> Selected extract:

Idealist houses are capable of prioritising individuals they are about over their moral systems, but they will feel guilty doing so. When the chips are down, their priorities will come down to what’s right.

Of course, what’s right is mutable. There can be villainous Gryffindors whose ‘felt moral system’ is I deserve to have everything I want. There can be villainous Ravenclaws whose focus on a system – say, a system of rules or commands – may lead them to choices others would see as ‘immoral’. Just as there can be heroic Gryffindors who want to save everyone and Ravenclaws whose constructed moral system is about ensuring all people are taken care of.

Loyalist Houses: The two Loyalist houses are Hufflepuff and Slytherin. Slytherins’ focus on people is “my people”; they will prioritise the ones they love over all others, sometimes to the detriment of all others. Taken to its extreme, the Slytherin viewpoint might be to let the whole world burn as long as their people are safe and happy. For Hufflepuff, all people are equal and deserving of that respect, and no person is higher than any other: they are community-minded and egalitarian. (ETA:) You determine what to do, who to help, by who has greatest need of help.

(Saved entries)
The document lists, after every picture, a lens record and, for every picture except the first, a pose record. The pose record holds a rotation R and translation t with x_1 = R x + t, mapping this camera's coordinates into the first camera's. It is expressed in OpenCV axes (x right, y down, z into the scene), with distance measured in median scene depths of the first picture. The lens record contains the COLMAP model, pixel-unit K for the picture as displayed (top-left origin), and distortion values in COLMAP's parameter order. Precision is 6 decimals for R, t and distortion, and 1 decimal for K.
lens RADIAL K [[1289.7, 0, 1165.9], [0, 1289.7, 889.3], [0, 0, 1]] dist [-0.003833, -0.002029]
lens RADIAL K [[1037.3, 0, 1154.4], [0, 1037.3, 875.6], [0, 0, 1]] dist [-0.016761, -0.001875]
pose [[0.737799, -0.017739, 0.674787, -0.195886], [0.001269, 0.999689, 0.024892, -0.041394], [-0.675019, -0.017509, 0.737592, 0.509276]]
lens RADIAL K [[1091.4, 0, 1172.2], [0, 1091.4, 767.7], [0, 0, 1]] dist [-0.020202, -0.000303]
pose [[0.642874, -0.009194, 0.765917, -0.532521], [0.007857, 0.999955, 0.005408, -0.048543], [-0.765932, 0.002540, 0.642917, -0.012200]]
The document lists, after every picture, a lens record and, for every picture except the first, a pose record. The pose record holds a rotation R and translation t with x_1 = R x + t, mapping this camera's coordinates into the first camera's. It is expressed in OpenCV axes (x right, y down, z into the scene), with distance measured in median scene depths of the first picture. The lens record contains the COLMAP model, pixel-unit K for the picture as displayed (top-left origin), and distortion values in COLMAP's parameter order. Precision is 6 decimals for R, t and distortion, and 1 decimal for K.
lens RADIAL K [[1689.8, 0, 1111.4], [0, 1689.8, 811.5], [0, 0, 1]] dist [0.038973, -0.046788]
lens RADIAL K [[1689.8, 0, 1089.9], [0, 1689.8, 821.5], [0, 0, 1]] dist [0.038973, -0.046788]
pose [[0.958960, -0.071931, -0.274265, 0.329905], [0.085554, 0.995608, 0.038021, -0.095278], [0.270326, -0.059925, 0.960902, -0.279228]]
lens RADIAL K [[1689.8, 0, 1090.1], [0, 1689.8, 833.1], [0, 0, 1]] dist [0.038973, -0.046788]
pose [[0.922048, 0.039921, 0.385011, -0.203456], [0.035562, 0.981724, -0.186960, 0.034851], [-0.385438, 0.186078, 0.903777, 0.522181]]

> Problem set:
[1] Copy the passage on the Hogwarts houses from "Loyalist Houses: The two" to "need of help.", substituting "civic-minded" for "community-minded".
[2] Extend the passage on the Hogwarts houses past its final sentence.

> Responses:
[1]
Loyalist Houses: The two Loyalist houses are Hufflepuff and Slytherin. Slytherins’ focus on people is “my people”; they will prioritise the ones they love over all others, sometimes to the detriment of all others. Taken to its extreme, the Slytherin viewpoint might be to let the whole world burn as long as their people are safe and happy. For Hufflepuff, all people are equal and deserving of that respect, and no person is higher than any other: they are civic-minded and egalitarian. (ETA:) You determine what to do, who to help, by who has greatest need of help.

[2]
If forced to choose between saving the lives of 5 people they love and 10 strangers, Slytherin will choose the people they love and Hufflepuffs would save the strangers. Also, in opposition to the Idealist houses – where an Idealist would feel guilty breaking the rules for someone they cared about, a Loyalist would be disturbed by someone valuing a moral system over people – whether people in general or their people.

A Gryffindor would be disgusted by a Slytherin doing wrong to help their family; a Slytherin would be disgusted by a Gryffindor sacrificing his family for the greater good. Either could be a hero or a villain.

So, to determine your Primary House, first determine whether you are an Idealist or a Loyalist; if you follow a moral system, do you follow your gut (Gryffindor) or an external system that means something deep to you (Ravenclaw); if you are loyalist, do you value people by how much they mean to you (Slytherin) or is every person equal to you no matter what (Hufflepuff).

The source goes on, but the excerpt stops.